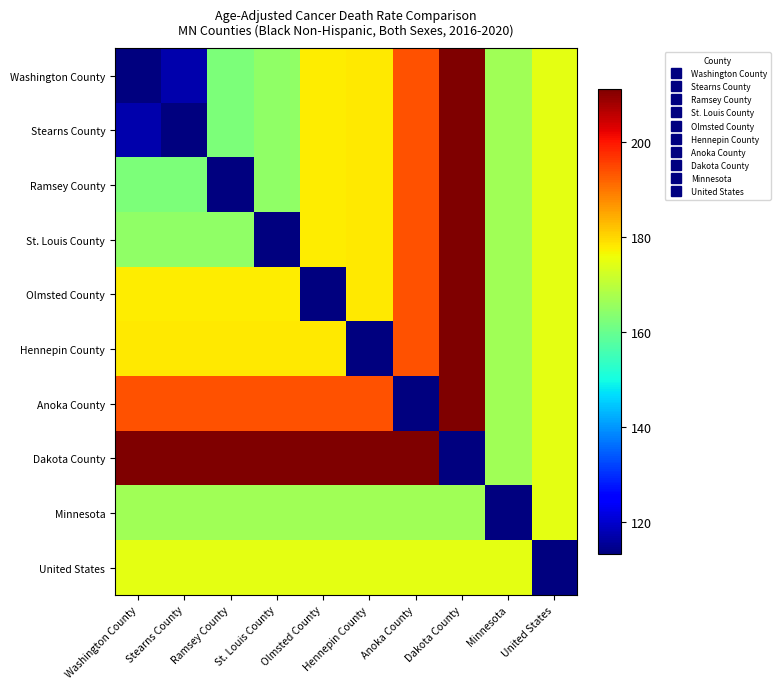

Reading right to left, what are all the values shown in this chart?

Washington County: United States=174.7	Minnesota=166.5	Dakota County=211.2	Anoka County=193.9	Hennepin County=178.2	Olmsted County=177.5	St. Louis County=164.7	Ramsey County=162.2	Stearns County=117.3	Washington County=113.1
Stearns County: United States=174.7	Minnesota=166.5	Dakota County=211.2	Anoka County=193.9	Hennepin County=178.2	Olmsted County=177.5	St. Louis County=164.7	Ramsey County=162.2	Stearns County=113.1	Washington County=117.3
Ramsey County: United States=174.7	Minnesota=166.5	Dakota County=211.2	Anoka County=193.9	Hennepin County=178.2	Olmsted County=177.5	St. Louis County=164.7	Ramsey County=113.1	Stearns County=162.2	Washington County=162.2
St. Louis County: United States=174.7	Minnesota=166.5	Dakota County=211.2	Anoka County=193.9	Hennepin County=178.2	Olmsted County=177.5	St. Louis County=113.1	Ramsey County=164.7	Stearns County=164.7	Washington County=164.7
Olmsted County: United States=174.7	Minnesota=166.5	Dakota County=211.2	Anoka County=193.9	Hennepin County=178.2	Olmsted County=113.1	St. Louis County=177.5	Ramsey County=177.5	Stearns County=177.5	Washington County=177.5
Hennepin County: United States=174.7	Minnesota=166.5	Dakota County=211.2	Anoka County=193.9	Hennepin County=113.1	Olmsted County=178.2	St. Louis County=178.2	Ramsey County=178.2	Stearns County=178.2	Washington County=178.2
Anoka County: United States=174.7	Minnesota=166.5	Dakota County=211.2	Anoka County=113.1	Hennepin County=193.9	Olmsted County=193.9	St. Louis County=193.9	Ramsey County=193.9	Stearns County=193.9	Washington County=193.9
Dakota County: United States=174.7	Minnesota=166.5	Dakota County=113.1	Anoka County=211.2	Hennepin County=211.2	Olmsted County=211.2	St. Louis County=211.2	Ramsey County=211.2	Stearns County=211.2	Washington County=211.2
Minnesota: United States=174.7	Minnesota=113.1	Dakota County=166.5	Anoka County=166.5	Hennepin County=166.5	Olmsted County=166.5	St. Louis County=166.5	Ramsey County=166.5	Stearns County=166.5	Washington County=166.5
United States: United States=113.1	Minnesota=174.7	Dakota County=174.7	Anoka County=174.7	Hennepin County=174.7	Olmsted County=174.7	St. Louis County=174.7	Ramsey County=174.7	Stearns County=174.7	Washington County=174.7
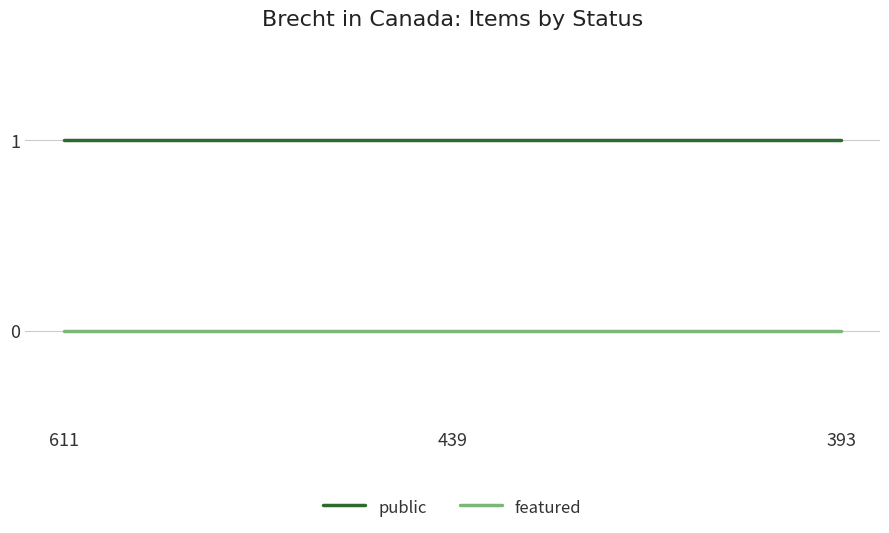

Is the value of public at 439 greater than the value of featured at 393?

Yes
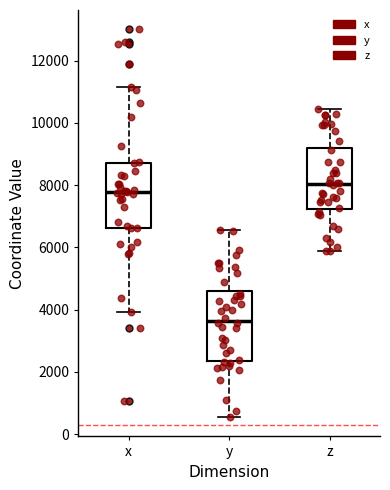

Where is the upper edge of the box for x on the y-axis? The values are not printed on the chart, so give them approximately, as read against the axis.

8800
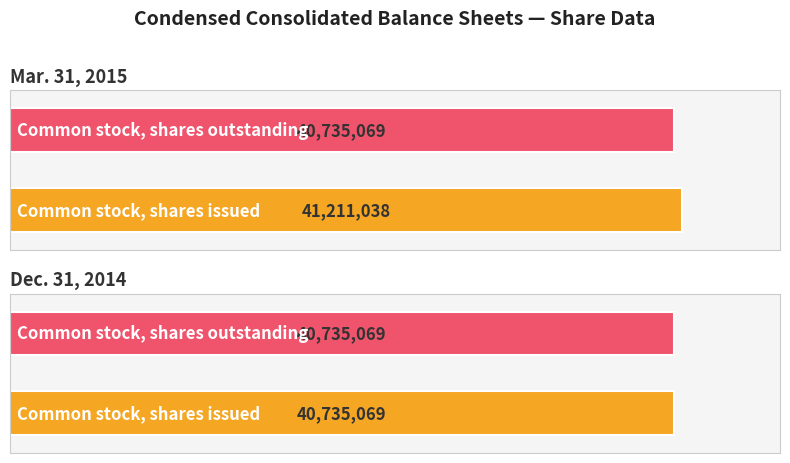

How many groups of bars are there?

2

···

• _Directions for this task_:
Retype every line of the records above word for word, leaving out the pictures.

• _Solution below_:
Reading right to left, what are all the values shown in this chart?

Washington County: United States=174.7	Minnesota=166.5	Dakota County=211.2	Anoka County=193.9	Hennepin County=178.2	Olmsted County=177.5	St. Louis County=164.7	Ramsey County=162.2	Stearns County=117.3	Washington County=113.1
Stearns County: United States=174.7	Minnesota=166.5	Dakota County=211.2	Anoka County=193.9	Hennepin County=178.2	Olmsted County=177.5	St. Louis County=164.7	Ramsey County=162.2	Stearns County=113.1	Washington County=117.3
Ramsey County: United States=174.7	Minnesota=166.5	Dakota County=211.2	Anoka County=193.9	Hennepin County=178.2	Olmsted County=177.5	St. Louis County=164.7	Ramsey County=113.1	Stearns County=162.2	Washington County=162.2
St. Louis County: United States=174.7	Minnesota=166.5	Dakota County=211.2	Anoka County=193.9	Hennepin County=178.2	Olmsted County=177.5	St. Louis County=113.1	Ramsey County=164.7	Stearns County=164.7	Washington County=164.7
Olmsted County: United States=174.7	Minnesota=166.5	Dakota County=211.2	Anoka County=193.9	Hennepin County=178.2	Olmsted County=113.1	St. Louis County=177.5	Ramsey County=177.5	Stearns County=177.5	Washington County=177.5
Hennepin County: United States=174.7	Minnesota=166.5	Dakota County=211.2	Anoka County=193.9	Hennepin County=113.1	Olmsted County=178.2	St. Louis County=178.2	Ramsey County=178.2	Stearns County=178.2	Washington County=178.2
Anoka County: United States=174.7	Minnesota=166.5	Dakota County=211.2	Anoka County=113.1	Hennepin County=193.9	Olmsted County=193.9	St. Louis County=193.9	Ramsey County=193.9	Stearns County=193.9	Washington County=193.9
Dakota County: United States=174.7	Minnesota=166.5	Dakota County=113.1	Anoka County=211.2	Hennepin County=211.2	Olmsted County=211.2	St. Louis County=211.2	Ramsey County=211.2	Stearns County=211.2	Washington County=211.2
Minnesota: United States=174.7	Minnesota=113.1	Dakota County=166.5	Anoka County=166.5	Hennepin County=166.5	Olmsted County=166.5	St. Louis County=166.5	Ramsey County=166.5	Stearns County=166.5	Washington County=166.5
United States: United States=113.1	Minnesota=174.7	Dakota County=174.7	Anoka County=174.7	Hennepin County=174.7	Olmsted County=174.7	St. Louis County=174.7	Ramsey County=174.7	Stearns County=174.7	Washington County=174.7

Is the value of public at 439 greater than the value of featured at 393?

Yes

Where is the upper edge of the box for x on the y-axis? The values are not printed on the chart, so give them approximately, as read against the axis.

8800

How many groups of bars are there?

2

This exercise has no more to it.